# How to complete this task:
Can you repeat the text lines in the rows below word for word, leaving out the pictures?

(Text data extracted from pages)
----

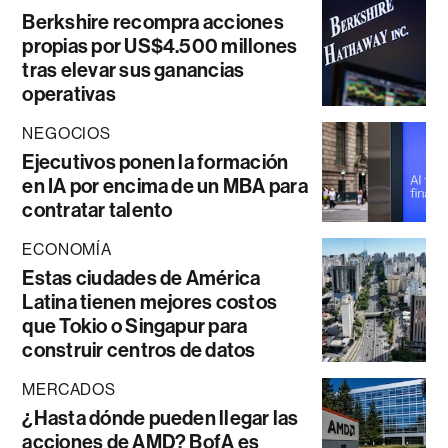
Berkshire recompra acciones
propias por US$4.500 millones
tras elevar sus ganancias
operativas
NEGOCIOS
Ejecutivos ponen la formación
en IA por encima de un MBA para
contratar talento
ECONOMÍA
Estas ciudades de América
Latina tienen mejores costos
que Tokio o Singapur para
construir centros de datos
MERCADOS
¿Hasta dónde pueden llegar las
acciones de AMD? BofA es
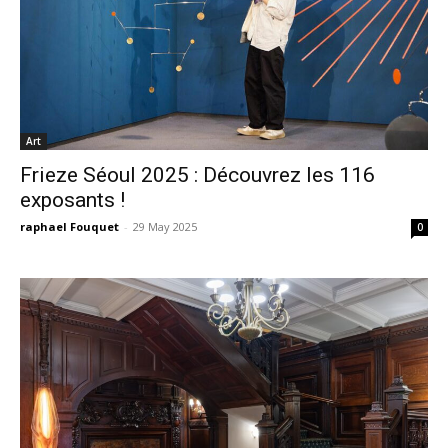
Art
Frieze Séoul 2025 : Découvrez les 116
exposants !
raphael Fouquet
-
29 May 2025
0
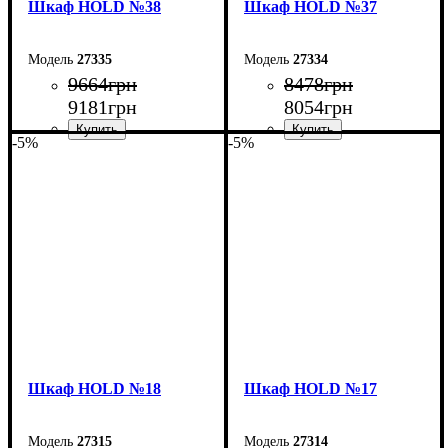
Шкаф НOLD №38
Шкаф НOLD №37
27335
27334
9664
грн
8478
грн
9181
грн
8054
грн
-5%
-5%
Ширина: 120 см
Ширина: 90 см
Высота: 220 см
Высота: 220 см
Глубина: 55 см
Глубина: 55 см
Шкаф НOLD №18
Шкаф НOLD №17
27315
27314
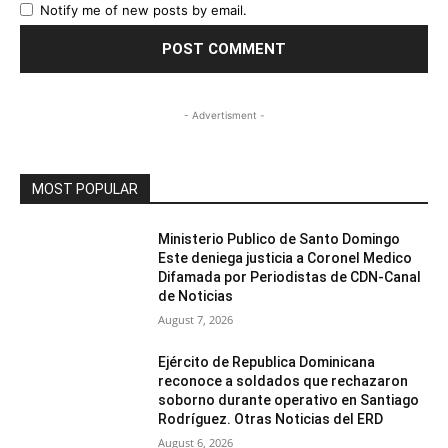
Notify me of new posts by email.
- Advertisment -
MOST POPULAR
Ministerio Publico de Santo Domingo
Este deniega justicia a Coronel Medico
Difamada por Periodistas de CDN-Canal
de Noticias
August 7, 2026
Ejército de Republica Dominicana
reconoce a soldados que rechazaron
soborno durante operativo en Santiago
Rodríguez. Otras Noticias del ERD
August 6, 2026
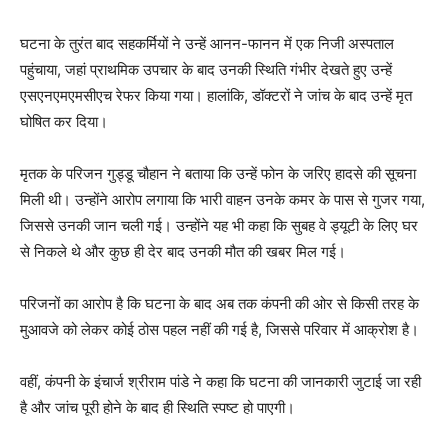
घटना के तुरंत बाद सहकर्मियों ने उन्हें आनन-फानन में एक निजी अस्पताल
पहुंचाया, जहां प्राथमिक उपचार के बाद उनकी स्थिति गंभीर देखते हुए उन्हें
एसएनएमएमसीएच रेफर किया गया। हालांकि, डॉक्टरों ने जांच के बाद उन्हें मृत
घोषित कर दिया।
मृतक के परिजन गुड्डू चौहान ने बताया कि उन्हें फोन के जरिए हादसे की सूचना
मिली थी। उन्होंने आरोप लगाया कि भारी वाहन उनके कमर के पास से गुजर गया,
जिससे उनकी जान चली गई। उन्होंने यह भी कहा कि सुबह वे ड्यूटी के लिए घर
से निकले थे और कुछ ही देर बाद उनकी मौत की खबर मिल गई।
परिजनों का आरोप है कि घटना के बाद अब तक कंपनी की ओर से किसी तरह के
मुआवजे को लेकर कोई ठोस पहल नहीं की गई है, जिससे परिवार में आक्रोश है।
वहीं, कंपनी के इंचार्ज श्रीराम पांडे ने कहा कि घटना की जानकारी जुटाई जा रही
है और जांच पूरी होने के बाद ही स्थिति स्पष्ट हो पाएगी।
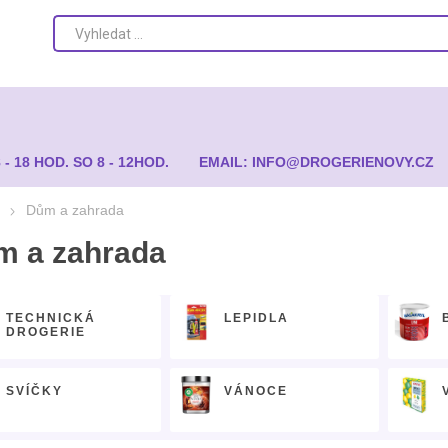
8 - 18 HOD. SO 8 - 12HOD.
EMAIL: INFO@DROGERIENOVY.CZ
Dům a zahrada
m a zahrada
TECHNICKÁ
LEPIDLA
DROGERIE
SVÍČKY
VÁNOCE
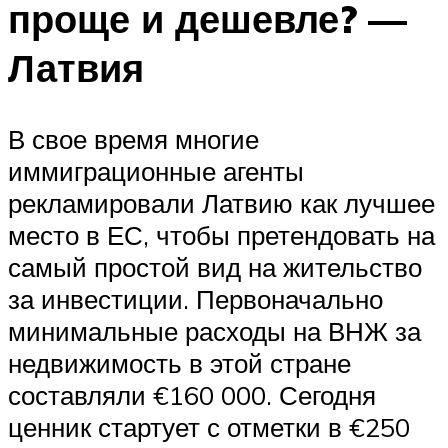
проще и дешевле? —
Латвия
В свое время многие
иммиграционные агенты
рекламировали Латвию как лучшее
место в ЕС, чтобы претендовать на
самый простой вид на жительство
за инвестиции. Первоначально
минимальные расходы на ВНЖ за
недвижимость в этой стране
составляли €160 000. Сегодня
ценник стартует с отметки в €250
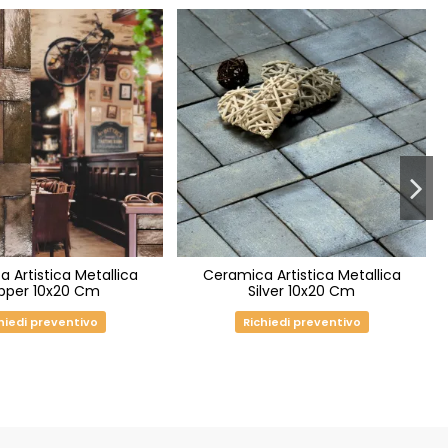
 Artistica Metallica
Ceramica Artistica Metallica
pper 10x20 Cm
Silver 10x20 Cm
hiedi preventivo
Richiedi preventivo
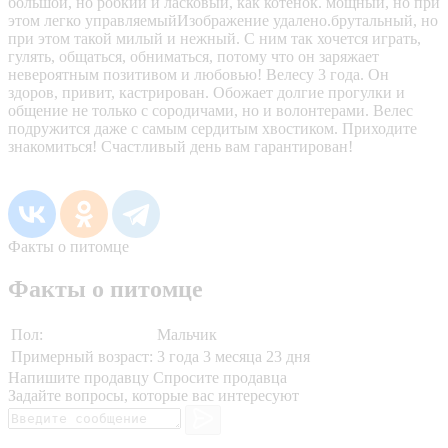
большой, но робкий и ласковый, как котенок. мощный, но при
этом легко управляемыйИзображение удалено.брутальный, но
при этом такой милый и нежный. С ним так хочется играть,
гулять, общаться, обниматься, потому что он заряжает
невероятным позитивом и любовью! Велесу 3 года. Он
здоров, привит, кастрирован. Обожает долгие прогулки и
общение не только с сородичами, но и волонтерами. Велес
подружится даже с самым сердитым хвостиком. Приходите
знакомиться! Счастливый день вам гарантирован!
Факты о питомце
Факты о питомце
Пол:
Мальчик
Примерный возраст:
3 года 3 месяца 23 дня
Напишите продавцу
Спросите продавца
Задайте вопросы, которые вас интересуют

----

# Answer:
Berkshire recompra acciones
propias por US$4.500 millones
tras elevar sus ganancias
operativas
NEGOCIOS
Ejecutivos ponen la formación
en IA por encima de un MBA para
contratar talento
ECONOMÍA
Estas ciudades de América
Latina tienen mejores costos
que Tokio o Singapur para
construir centros de datos
MERCADOS
¿Hasta dónde pueden llegar las
acciones de AMD? BofA es
Art
Frieze Séoul 2025 : Découvrez les 116
exposants !
raphael Fouquet
-
29 May 2025
0
Шкаф НOLD №38
Шкаф НOLD №37
27335
27334
9664
грн
8478
грн
9181
грн
8054
грн
-5%
-5%
Ширина: 120 см
Ширина: 90 см
Высота: 220 см
Высота: 220 см
Глубина: 55 см
Глубина: 55 см
Шкаф НOLD №18
Шкаф НOLD №17
27315
27314
Notify me of new posts by email.
- Advertisment -
MOST POPULAR
Ministerio Publico de Santo Domingo
Este deniega justicia a Coronel Medico
Difamada por Periodistas de CDN-Canal
de Noticias
August 7, 2026
Ejército de Republica Dominicana
reconoce a soldados que rechazaron
soborno durante operativo en Santiago
Rodríguez. Otras Noticias del ERD
August 6, 2026
घटना के तुरंत बाद सहकर्मियों ने उन्हें आनन-फानन में एक निजी अस्पताल
पहुंचाया, जहां प्राथमिक उपचार के बाद उनकी स्थिति गंभीर देखते हुए उन्हें
एसएनएमएमसीएच रेफर किया गया। हालांकि, डॉक्टरों ने जांच के बाद उन्हें मृत
घोषित कर दिया।
मृतक के परिजन गुड्डू चौहान ने बताया कि उन्हें फोन के जरिए हादसे की सूचना
मिली थी। उन्होंने आरोप लगाया कि भारी वाहन उनके कमर के पास से गुजर गया,
जिससे उनकी जान चली गई। उन्होंने यह भी कहा कि सुबह वे ड्यूटी के लिए घर
से निकले थे और कुछ ही देर बाद उनकी मौत की खबर मिल गई।
परिजनों का आरोप है कि घटना के बाद अब तक कंपनी की ओर से किसी तरह के
मुआवजे को लेकर कोई ठोस पहल नहीं की गई है, जिससे परिवार में आक्रोश है।
वहीं, कंपनी के इंचार्ज श्रीराम पांडे ने कहा कि घटना की जानकारी जुटाई जा रही
है और जांच पूरी होने के बाद ही स्थिति स्पष्ट हो पाएगी।
8 - 18 HOD. SO 8 - 12HOD.
EMAIL: INFO@DROGERIENOVY.CZ
Dům a zahrada
m a zahrada
TECHNICKÁ
LEPIDLA
DROGERIE
SVÍČKY
VÁNOCE
проще и дешевле? —
Латвия
В свое время многие
иммиграционные агенты
рекламировали Латвию как лучшее
место в ЕС, чтобы претендовать на
самый простой вид на жительство
за инвестиции. Первоначально
минимальные расходы на ВНЖ за
недвижимость в этой стране
составляли €160 000. Сегодня
ценник стартует с отметки в €250
 Artistica Metallica
Ceramica Artistica Metallica
pper 10x20 Cm
Silver 10x20 Cm
hiedi preventivo
Richiedi preventivo
большой, но робкий и ласковый, как котенок. мощный, но при
этом легко управляемыйИзображение удалено.брутальный, но
при этом такой милый и нежный. С ним так хочется играть,
гулять, общаться, обниматься, потому что он заряжает
невероятным позитивом и любовью! Велесу 3 года. Он
здоров, привит, кастрирован. Обожает долгие прогулки и
общение не только с сородичами, но и волонтерами. Велес
подружится даже с самым сердитым хвостиком. Приходите
знакомиться! Счастливый день вам гарантирован!
Факты о питомце
Факты о питомце
Пол:
Мальчик
Примерный возраст:
3 года 3 месяца 23 дня
Напишите продавцу
Спросите продавца
Задайте вопросы, которые вас интересуют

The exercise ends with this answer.